Scientific Research and the Experimental Use Privilege in Patent Law


 

Publication Date: October 2004

Publisher: Library of Congress. Congressional Research Service

Author(s):

Research Area: Law and ethics; Science and technology

Type:

Abstract:

Congress has identified research and development (R&D) as important contributors to technological progress. The performance of R&D may have intellectual property ramifications, however. To the extent that researchers use patented inventions without authorization, they may face infringement liability. Although the courts recognize an exception to patent infringement known as the "experimental use privilege," this judicially created doctrine has been described as very narrow and rarely applied. In particular, the experimental use privilege applies only to uses done for amusement, to satisfy idle curiosity or for strictly philosophical inquiry. This doctrine does not excuse uses that are in keeping with the accused infringer's business objectives.

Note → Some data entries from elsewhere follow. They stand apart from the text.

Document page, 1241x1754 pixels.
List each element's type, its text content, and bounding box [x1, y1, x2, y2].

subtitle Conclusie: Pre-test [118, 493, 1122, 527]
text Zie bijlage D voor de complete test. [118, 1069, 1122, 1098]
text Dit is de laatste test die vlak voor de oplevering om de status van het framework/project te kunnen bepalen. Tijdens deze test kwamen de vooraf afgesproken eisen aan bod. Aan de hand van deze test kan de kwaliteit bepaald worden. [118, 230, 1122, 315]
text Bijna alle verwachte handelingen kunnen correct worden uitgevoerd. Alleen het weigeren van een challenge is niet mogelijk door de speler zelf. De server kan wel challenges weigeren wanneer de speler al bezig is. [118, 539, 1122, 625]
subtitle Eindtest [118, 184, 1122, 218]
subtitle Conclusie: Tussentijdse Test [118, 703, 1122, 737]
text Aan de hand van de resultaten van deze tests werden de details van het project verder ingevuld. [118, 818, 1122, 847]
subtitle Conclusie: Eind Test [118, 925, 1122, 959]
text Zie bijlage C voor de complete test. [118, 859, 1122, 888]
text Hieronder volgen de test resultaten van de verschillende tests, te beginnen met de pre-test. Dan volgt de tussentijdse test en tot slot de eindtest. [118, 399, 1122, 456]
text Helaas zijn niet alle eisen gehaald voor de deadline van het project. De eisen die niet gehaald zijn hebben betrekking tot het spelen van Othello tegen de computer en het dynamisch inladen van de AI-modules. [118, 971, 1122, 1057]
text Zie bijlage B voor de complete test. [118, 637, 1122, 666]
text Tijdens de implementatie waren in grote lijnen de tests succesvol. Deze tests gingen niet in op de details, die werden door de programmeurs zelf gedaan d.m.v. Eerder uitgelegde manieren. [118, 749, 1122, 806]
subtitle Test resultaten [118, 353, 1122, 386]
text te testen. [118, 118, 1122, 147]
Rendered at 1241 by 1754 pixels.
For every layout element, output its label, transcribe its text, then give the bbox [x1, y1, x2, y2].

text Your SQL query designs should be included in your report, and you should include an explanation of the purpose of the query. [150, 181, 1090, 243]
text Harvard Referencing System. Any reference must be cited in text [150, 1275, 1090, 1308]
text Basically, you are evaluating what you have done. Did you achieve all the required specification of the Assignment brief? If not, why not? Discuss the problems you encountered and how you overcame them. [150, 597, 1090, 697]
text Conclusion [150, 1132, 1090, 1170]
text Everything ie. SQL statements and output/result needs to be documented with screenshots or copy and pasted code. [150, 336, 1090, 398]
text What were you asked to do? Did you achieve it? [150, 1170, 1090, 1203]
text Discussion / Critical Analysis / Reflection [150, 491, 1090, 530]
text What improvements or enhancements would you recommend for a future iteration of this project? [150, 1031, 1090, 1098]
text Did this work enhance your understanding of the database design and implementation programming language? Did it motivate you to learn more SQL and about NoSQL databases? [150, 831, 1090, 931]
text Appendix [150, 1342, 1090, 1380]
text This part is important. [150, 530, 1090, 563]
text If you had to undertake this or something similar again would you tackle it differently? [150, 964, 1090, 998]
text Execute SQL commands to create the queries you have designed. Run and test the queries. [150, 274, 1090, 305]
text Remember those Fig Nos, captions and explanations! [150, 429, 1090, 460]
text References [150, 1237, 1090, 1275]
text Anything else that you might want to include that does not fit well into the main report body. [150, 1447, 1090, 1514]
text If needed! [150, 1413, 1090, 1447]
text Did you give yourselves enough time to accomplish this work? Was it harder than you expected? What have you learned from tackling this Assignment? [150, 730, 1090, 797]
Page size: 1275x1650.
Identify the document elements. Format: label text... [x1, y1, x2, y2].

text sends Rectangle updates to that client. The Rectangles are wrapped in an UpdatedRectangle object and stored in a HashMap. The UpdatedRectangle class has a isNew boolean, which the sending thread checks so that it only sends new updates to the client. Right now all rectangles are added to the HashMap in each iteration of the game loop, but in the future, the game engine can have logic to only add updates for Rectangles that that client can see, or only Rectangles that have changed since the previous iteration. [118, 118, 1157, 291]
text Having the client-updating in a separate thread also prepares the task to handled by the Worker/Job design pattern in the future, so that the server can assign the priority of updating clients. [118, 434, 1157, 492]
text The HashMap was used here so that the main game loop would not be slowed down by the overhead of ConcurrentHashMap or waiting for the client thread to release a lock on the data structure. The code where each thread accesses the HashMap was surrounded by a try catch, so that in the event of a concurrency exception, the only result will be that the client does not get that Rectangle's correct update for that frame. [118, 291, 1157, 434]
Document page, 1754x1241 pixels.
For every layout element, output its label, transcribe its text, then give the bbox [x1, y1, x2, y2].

In 2002, the U.S. Court of Appeals for the Federal Circuit applied these principles in the case of Madey v. Duke University. The court held that the experimental use privilege does not apply to activities that are "in keeping with the alleged infringer's legitimate business" -- even though the business of the defendant, Duke University, was nonprofit research. This ruling has raised concerns among some representatives of universities and research institutions, who fear that their basic R&D activities will subject them to patent infringement lawsuits.

Competing views have arisen over the significance of the Madey v. Duke University case. Some commentators believe that a limited experimental use privilege may best encourage technological advancement by rewarding successful researchers with robust patent rights. Others argue that the restricted nature of the experimental use privilege may in fact limit researcher access to state-of-the-art technologies and thus discourage further technological development. Still others assert that this issue is not of great practical importance, as few patent owners will likely file costly and time-consuming lawsuits against researchers who are not making commercially important uses of patented inventions.

The judicially created, "common law" experimental use privilege is complemented by a limited statutory experimental use privilege for patents on pharmaceuticals, medical devices, and certain other products regulated by the Food and Drug Administration. This provision, enacted as part of the 1984 HatchWaxman Act, applies to firms seeking to market generic equivalents of brand-name products. In addition, Congress has enacted other intellectual property legislation that incorporates provisions shielding researchers from infringement liability.

Should congressional interest continue in this area, a variety of options are available. If the current scope of the common law experimental use privilege is deemed to be appropriate, then no action need be taken. Alternatively, Congress could enact legislation confirming the limited experimental use privilege recognized in Madey v. Duke University and predecessor cases. Introduction of a broader form of the experimental use privilege into U.S. patent law is an additional possibility. The report will be updated if events warrant such action.